= Beginning of Section =

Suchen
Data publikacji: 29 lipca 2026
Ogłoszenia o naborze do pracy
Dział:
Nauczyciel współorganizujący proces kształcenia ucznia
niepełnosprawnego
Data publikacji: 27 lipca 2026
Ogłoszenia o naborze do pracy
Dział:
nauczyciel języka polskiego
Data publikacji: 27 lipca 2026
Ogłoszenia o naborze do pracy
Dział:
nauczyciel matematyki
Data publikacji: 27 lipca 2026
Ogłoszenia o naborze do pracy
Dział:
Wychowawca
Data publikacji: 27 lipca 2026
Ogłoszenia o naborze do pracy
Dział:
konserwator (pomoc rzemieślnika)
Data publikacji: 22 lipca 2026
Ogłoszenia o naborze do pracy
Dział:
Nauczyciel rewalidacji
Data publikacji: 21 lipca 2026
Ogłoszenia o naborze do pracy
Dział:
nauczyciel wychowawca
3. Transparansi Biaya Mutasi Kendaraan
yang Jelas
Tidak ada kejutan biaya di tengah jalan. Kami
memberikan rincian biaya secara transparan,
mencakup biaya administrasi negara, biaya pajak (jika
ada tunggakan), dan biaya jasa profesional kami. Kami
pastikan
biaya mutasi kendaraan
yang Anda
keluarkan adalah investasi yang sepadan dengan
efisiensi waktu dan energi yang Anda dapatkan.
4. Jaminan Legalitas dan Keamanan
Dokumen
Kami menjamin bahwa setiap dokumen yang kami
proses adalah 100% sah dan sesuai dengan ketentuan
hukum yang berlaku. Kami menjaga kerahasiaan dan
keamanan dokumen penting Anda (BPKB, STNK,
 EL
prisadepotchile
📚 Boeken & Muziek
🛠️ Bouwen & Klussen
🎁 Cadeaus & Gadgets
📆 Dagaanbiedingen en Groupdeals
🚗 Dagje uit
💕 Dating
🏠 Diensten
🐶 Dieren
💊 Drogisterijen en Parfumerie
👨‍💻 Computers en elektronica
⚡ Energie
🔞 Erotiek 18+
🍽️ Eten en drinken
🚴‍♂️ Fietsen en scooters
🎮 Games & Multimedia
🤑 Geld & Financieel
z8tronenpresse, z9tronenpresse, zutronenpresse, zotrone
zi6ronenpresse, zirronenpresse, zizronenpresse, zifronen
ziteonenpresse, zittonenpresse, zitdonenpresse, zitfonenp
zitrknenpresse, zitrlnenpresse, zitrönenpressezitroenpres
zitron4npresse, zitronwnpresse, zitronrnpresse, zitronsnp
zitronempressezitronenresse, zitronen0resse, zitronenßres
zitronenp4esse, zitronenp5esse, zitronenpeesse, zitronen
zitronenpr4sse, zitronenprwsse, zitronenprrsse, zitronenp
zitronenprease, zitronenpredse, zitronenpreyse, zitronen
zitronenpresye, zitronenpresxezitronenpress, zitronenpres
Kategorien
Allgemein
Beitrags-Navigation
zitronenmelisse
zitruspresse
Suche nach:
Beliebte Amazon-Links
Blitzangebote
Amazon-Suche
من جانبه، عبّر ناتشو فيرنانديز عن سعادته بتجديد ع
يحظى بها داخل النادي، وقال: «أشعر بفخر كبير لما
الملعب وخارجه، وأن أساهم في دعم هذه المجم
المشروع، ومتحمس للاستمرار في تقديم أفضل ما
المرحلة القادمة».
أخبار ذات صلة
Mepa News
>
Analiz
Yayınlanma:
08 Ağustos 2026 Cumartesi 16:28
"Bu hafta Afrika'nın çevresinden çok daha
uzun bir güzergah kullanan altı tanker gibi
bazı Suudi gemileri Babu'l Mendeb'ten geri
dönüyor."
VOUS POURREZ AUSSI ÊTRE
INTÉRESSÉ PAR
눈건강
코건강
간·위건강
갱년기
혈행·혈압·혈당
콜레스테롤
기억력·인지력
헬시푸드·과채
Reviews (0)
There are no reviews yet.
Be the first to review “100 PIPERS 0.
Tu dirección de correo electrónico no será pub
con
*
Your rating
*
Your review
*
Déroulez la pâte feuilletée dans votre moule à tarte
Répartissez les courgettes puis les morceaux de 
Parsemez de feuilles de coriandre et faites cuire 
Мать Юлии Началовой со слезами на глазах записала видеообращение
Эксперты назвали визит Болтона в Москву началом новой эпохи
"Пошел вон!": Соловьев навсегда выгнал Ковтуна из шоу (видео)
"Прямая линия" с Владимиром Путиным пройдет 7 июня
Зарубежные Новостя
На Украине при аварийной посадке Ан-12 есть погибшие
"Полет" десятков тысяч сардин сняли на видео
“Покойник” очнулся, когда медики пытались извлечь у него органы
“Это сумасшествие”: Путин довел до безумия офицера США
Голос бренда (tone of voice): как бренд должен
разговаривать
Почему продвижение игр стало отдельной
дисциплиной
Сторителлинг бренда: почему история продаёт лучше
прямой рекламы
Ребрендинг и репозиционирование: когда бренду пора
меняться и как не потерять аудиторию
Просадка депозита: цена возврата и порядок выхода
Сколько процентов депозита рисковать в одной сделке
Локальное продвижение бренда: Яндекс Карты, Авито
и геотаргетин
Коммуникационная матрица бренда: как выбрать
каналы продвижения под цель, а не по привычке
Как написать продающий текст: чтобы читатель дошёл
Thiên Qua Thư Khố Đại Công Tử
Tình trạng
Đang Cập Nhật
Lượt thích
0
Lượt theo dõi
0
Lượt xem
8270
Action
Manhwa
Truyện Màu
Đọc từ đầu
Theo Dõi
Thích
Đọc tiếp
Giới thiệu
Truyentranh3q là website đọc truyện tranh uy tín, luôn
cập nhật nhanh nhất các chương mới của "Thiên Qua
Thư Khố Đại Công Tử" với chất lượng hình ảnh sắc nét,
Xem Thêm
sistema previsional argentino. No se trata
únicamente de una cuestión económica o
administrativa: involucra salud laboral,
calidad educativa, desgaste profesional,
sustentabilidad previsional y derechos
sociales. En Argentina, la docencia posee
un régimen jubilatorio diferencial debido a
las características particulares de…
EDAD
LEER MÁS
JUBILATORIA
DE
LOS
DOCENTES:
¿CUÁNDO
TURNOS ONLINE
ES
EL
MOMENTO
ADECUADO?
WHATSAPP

= End of Section =

What is needed is every line from the data above that includes the string "Thiên", copied out.

_Output for this exercise:_
Thiên Qua Thư Khố Đại Công Tử
cập nhật nhanh nhất các chương mới của "Thiên Qua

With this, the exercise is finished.